'Ff'lo (fflo) wrote,
'Ff'lo
fflo

Moon's full.

This hasn't been my favorite waxing, I'm pretty sure, despite the happy turn in national politics. Here's to a pleasing wane? I dunno. I can't see that far ahead right now.

A waxing's about a fortnight, ain't it. A waning the same.

Tonight the moon is full, and I feel empty. My heart feels empty. My head is damn near a vacuum, too. And I'm sober. Of course maybe that's the problem. It can be sobering, sobriety.

Even the word sounds hollow. So-ber. Big long-o so, oh, lazy "so?"--- plus brrr. Burr. Thoroughly no fun. One syllable barely accented over the other. Sober.

I talk as if it's a big thing for me tonight. It isn't. It's just a thing.

I guess I don't have anything to say. I have cable TV. What is there to say.

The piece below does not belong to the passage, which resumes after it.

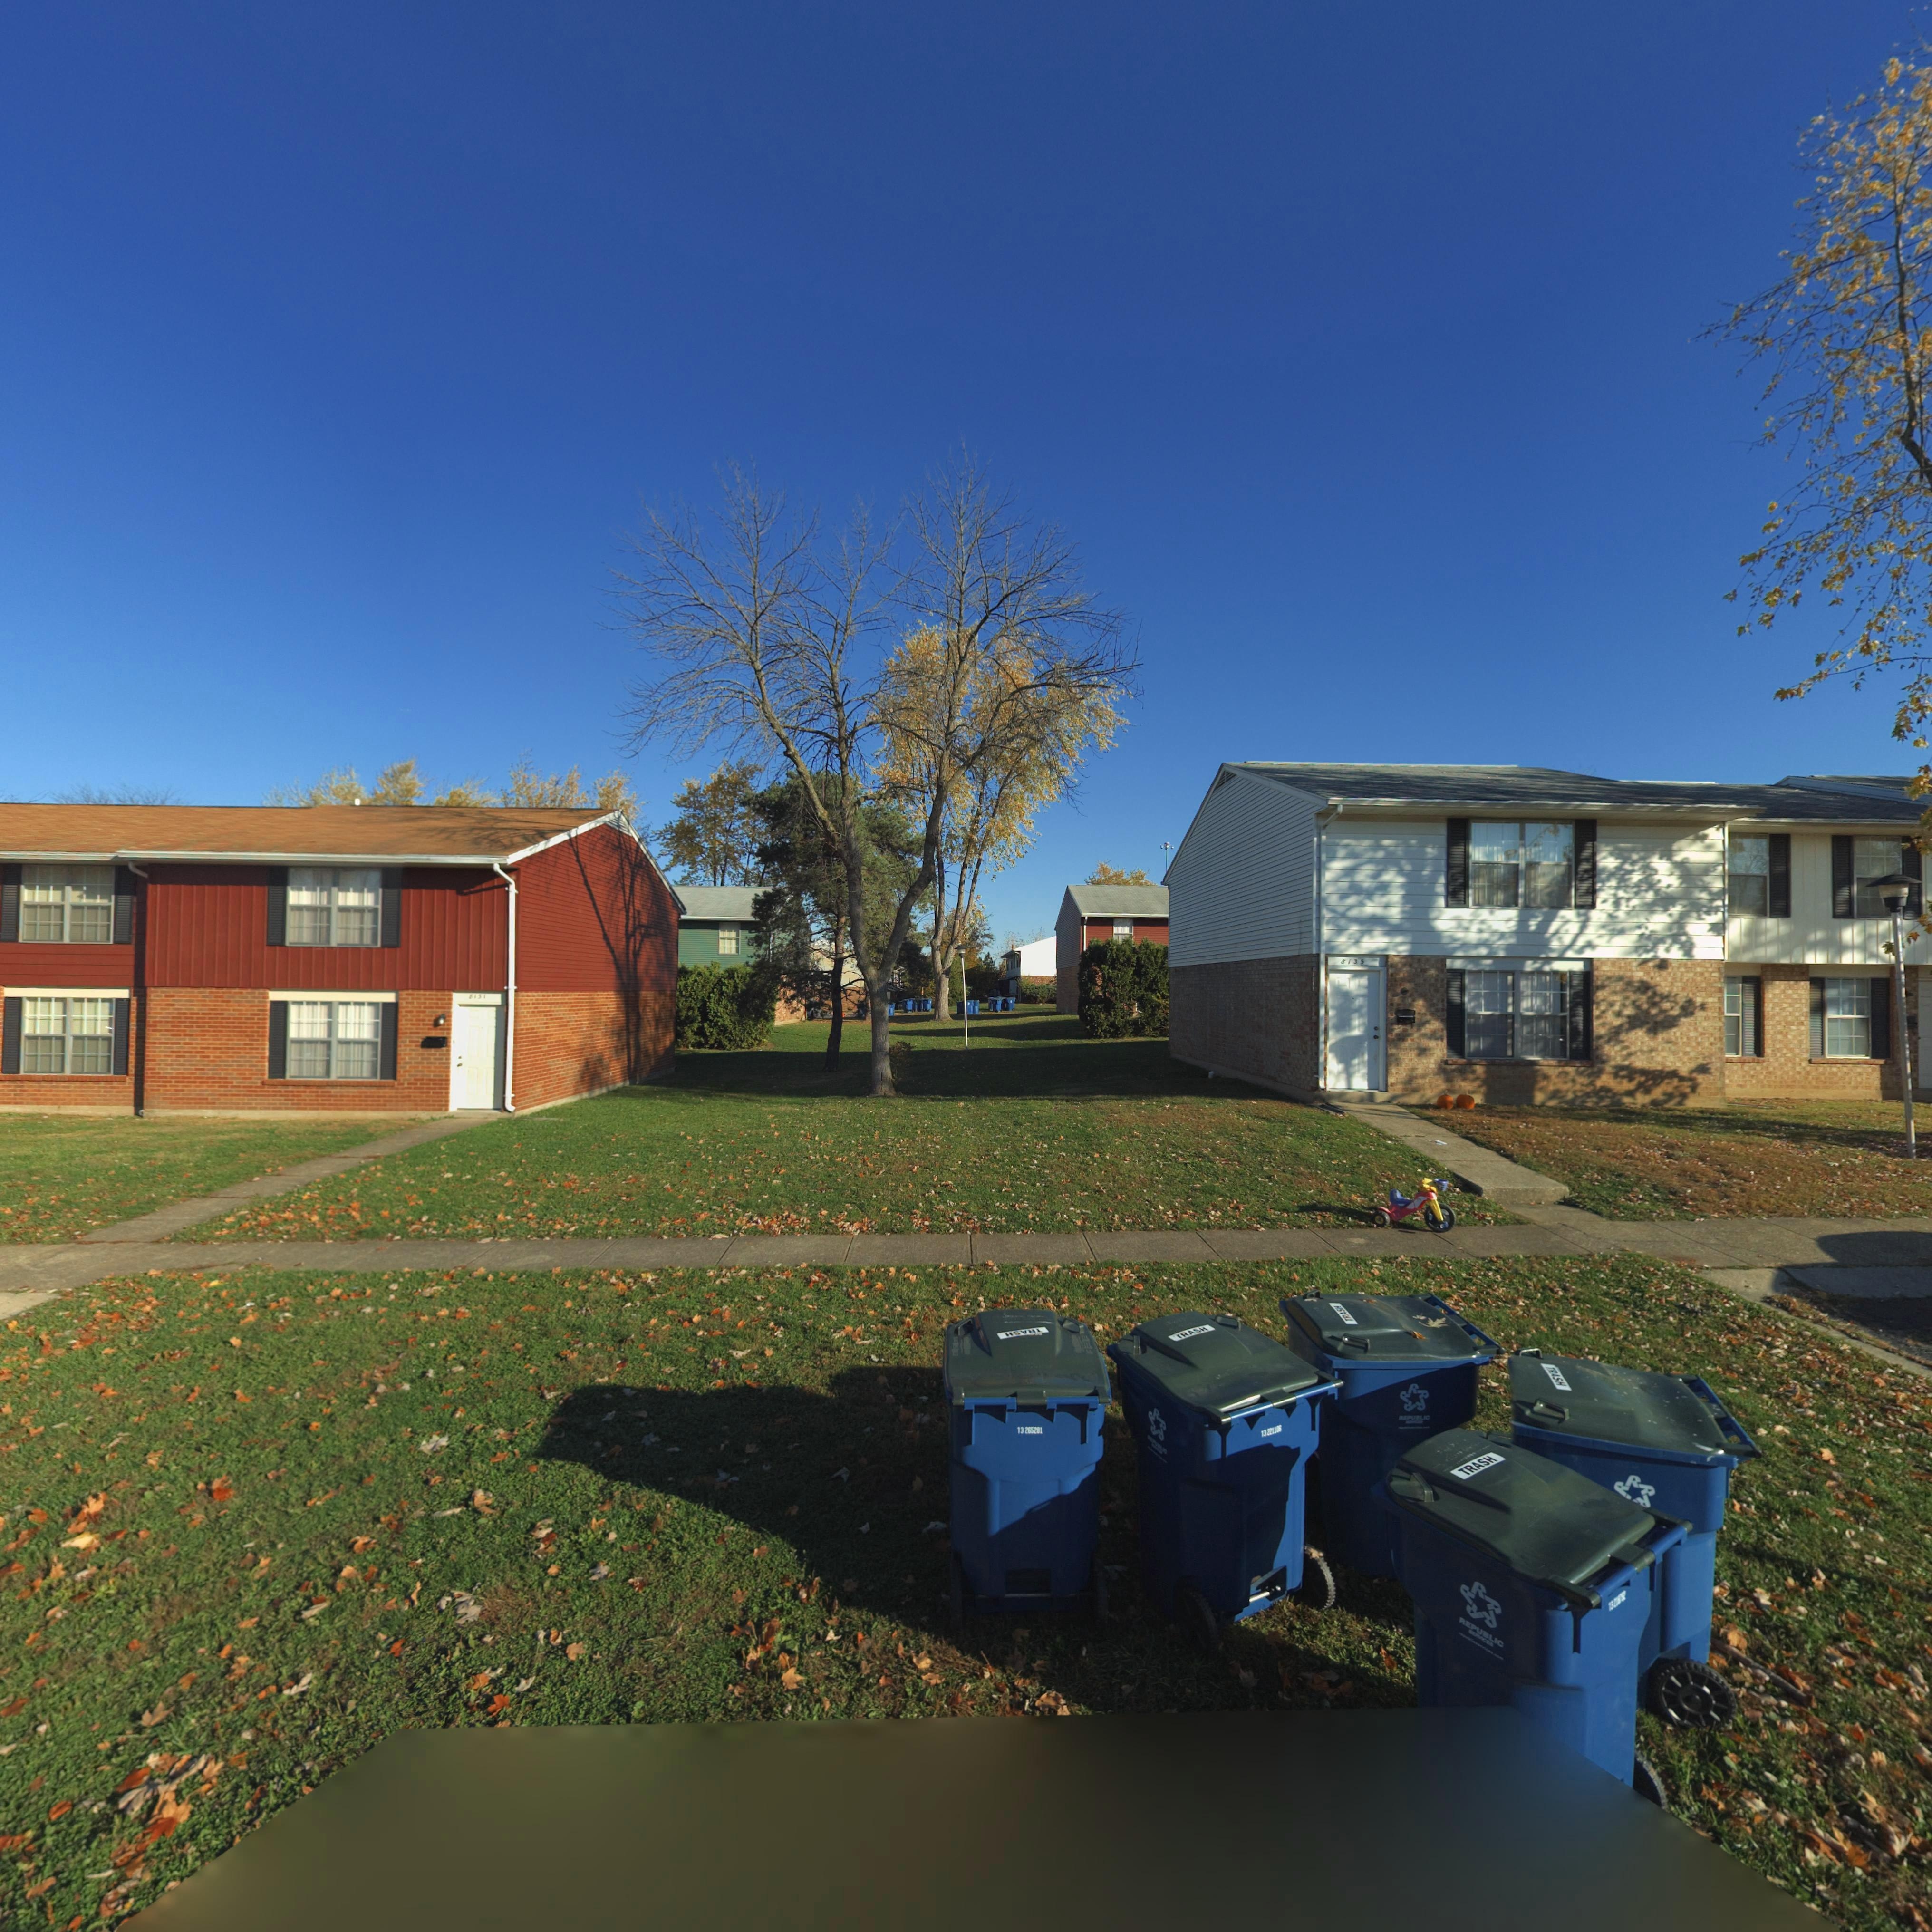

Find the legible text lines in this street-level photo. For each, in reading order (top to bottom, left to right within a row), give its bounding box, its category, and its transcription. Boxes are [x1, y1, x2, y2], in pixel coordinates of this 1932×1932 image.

I kind of hate the gods. Don't tell them. No, they don't know---when they're plural they're not omniscient. That's not strictly by-Edith-Hamilton, but I say it's true. Admit it, it feels true. Gods busy planning how to lie to the wife about the raping, and thinking they're sure punishing disobedience by making you a pillar of salt, and falling in love with their reflections or cursing somebody to do that, I forget, is Narcissus a god or just some dude? Oh, Edith. You'd be scowling at me from the back of the paperback, wouldn't you. Could I take you to bed, Edith? I know you were one of ours. You just looked a little beyond giving a go at opening up to me, that's all. I might be wrong. But my point is, your many gods are so deliriously human they clearly don't know shit, any more than we do, any more than I do. So they don't already know how much I hate them, if you don't tell.

Come here, Edith. Kiss me. How else will I know whether I'm beyond it myself.